*Input data*
Start of Block

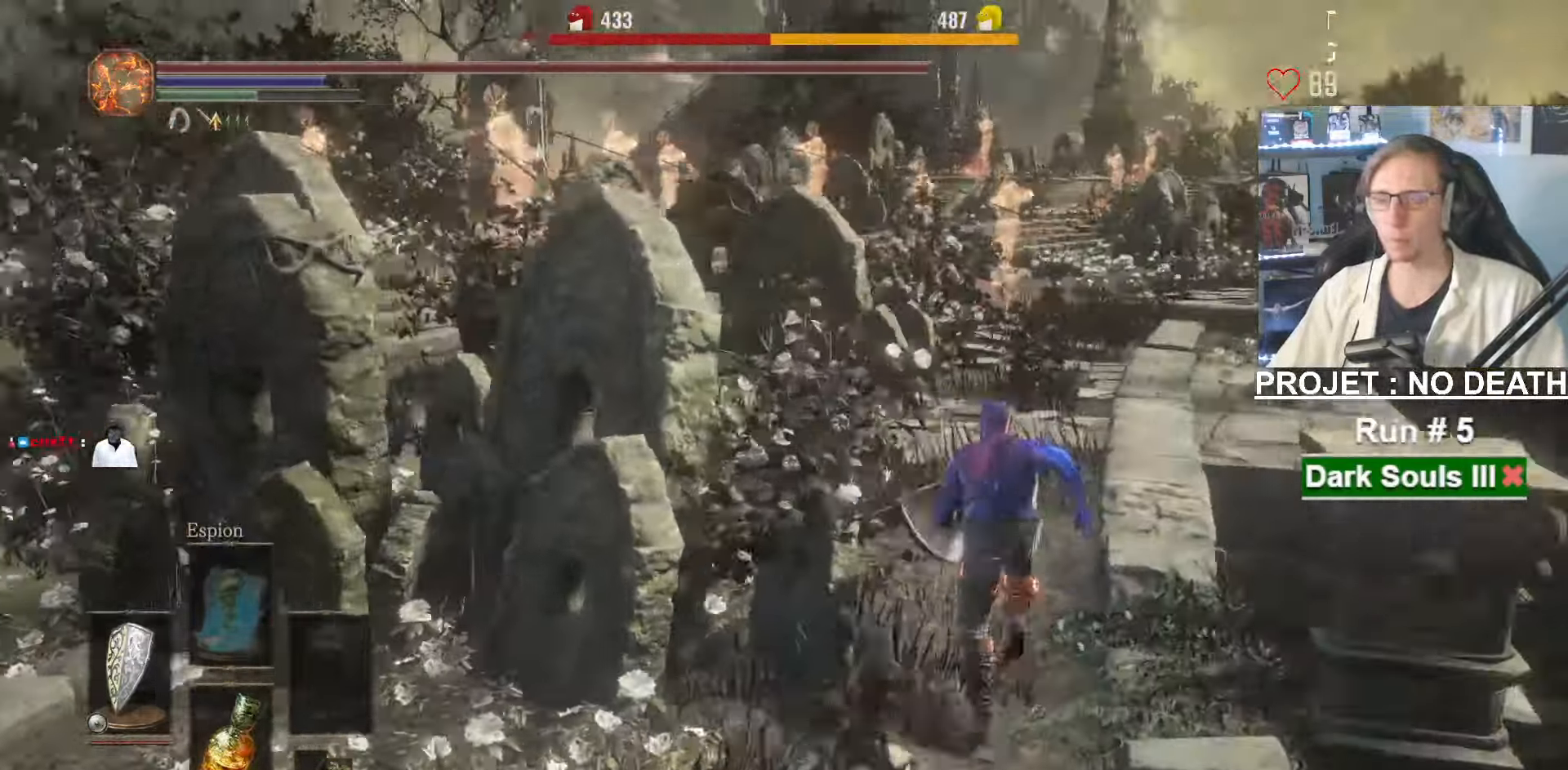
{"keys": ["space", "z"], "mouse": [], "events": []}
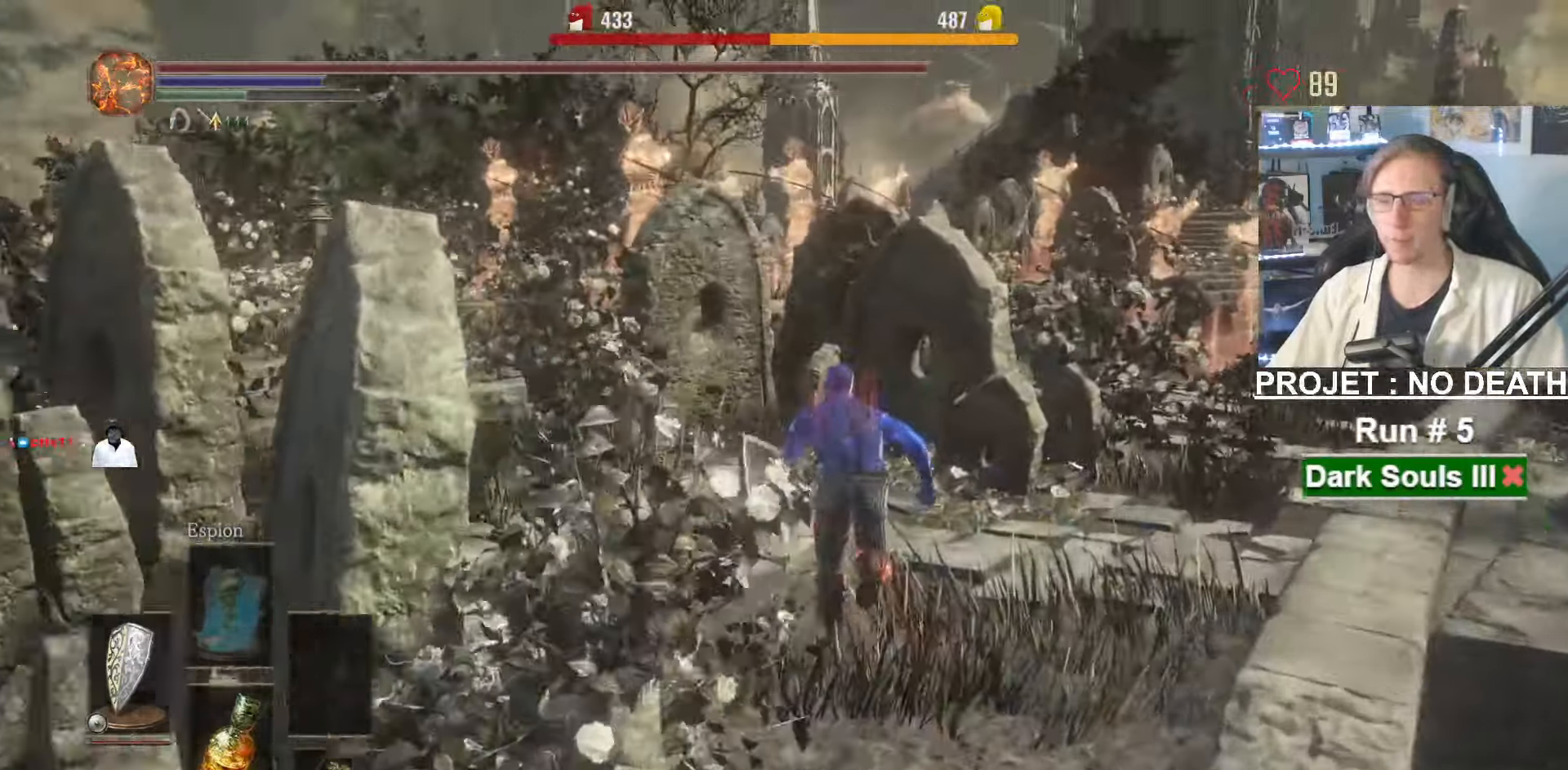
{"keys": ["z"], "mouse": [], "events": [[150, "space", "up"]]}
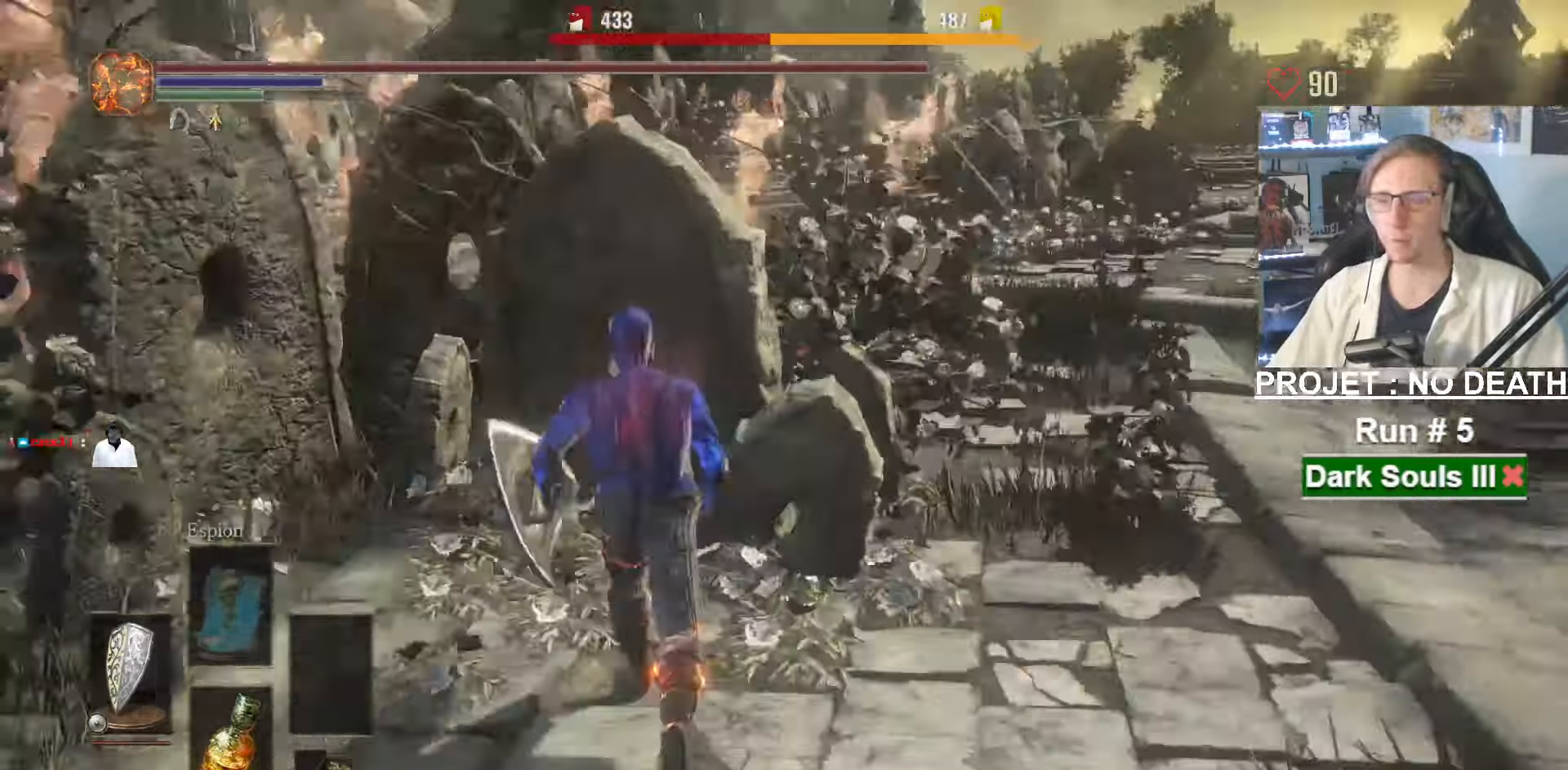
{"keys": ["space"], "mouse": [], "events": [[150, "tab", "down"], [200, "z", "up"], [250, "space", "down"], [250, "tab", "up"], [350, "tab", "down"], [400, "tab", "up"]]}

End of Block

The data is to be restated word for word, with any pictures set aside.

{"keys": ["space", "z"], "mouse": [], "events": []}
{"keys": ["z"], "mouse": [], "events": [[150, "space", "up"]]}
{"keys": ["space"], "mouse": [], "events": [[150, "tab", "down"], [200, "z", "up"], [250, "space", "down"], [250, "tab", "up"], [350, "tab", "down"], [400, "tab", "up"]]}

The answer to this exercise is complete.